_Instructions for the task:_ Each record must come back unchanged in your answer, stripped of its images.
--- Exercise inputs Enclosed Below ---
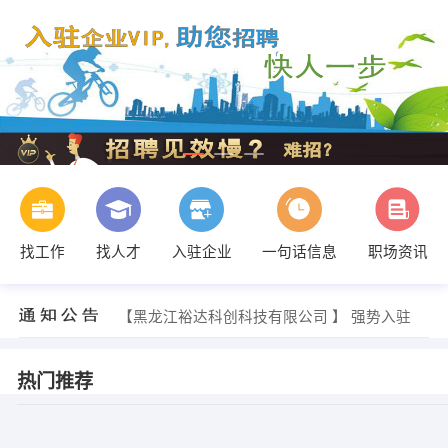
找工作
找人才
入驻企业
一句话信息
职场资讯
【黑龙江裕达科创科技有限公司 】 强势入驻
【黑龙江裕达科创科技有限公司 】 强势入驻
【黑龙江裕达科创科技有限公司 】 强势入驻
热门推荐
--- End of Enclosed Exercise inputs ---
_Expected answer:_
找工作
找人才
入驻企业
一句话信息
职场资讯
【黑龙江裕达科创科技有限公司 】 强势入驻
【黑龙江裕达科创科技有限公司 】 强势入驻
【黑龙江裕达科创科技有限公司 】 强势入驻
热门推荐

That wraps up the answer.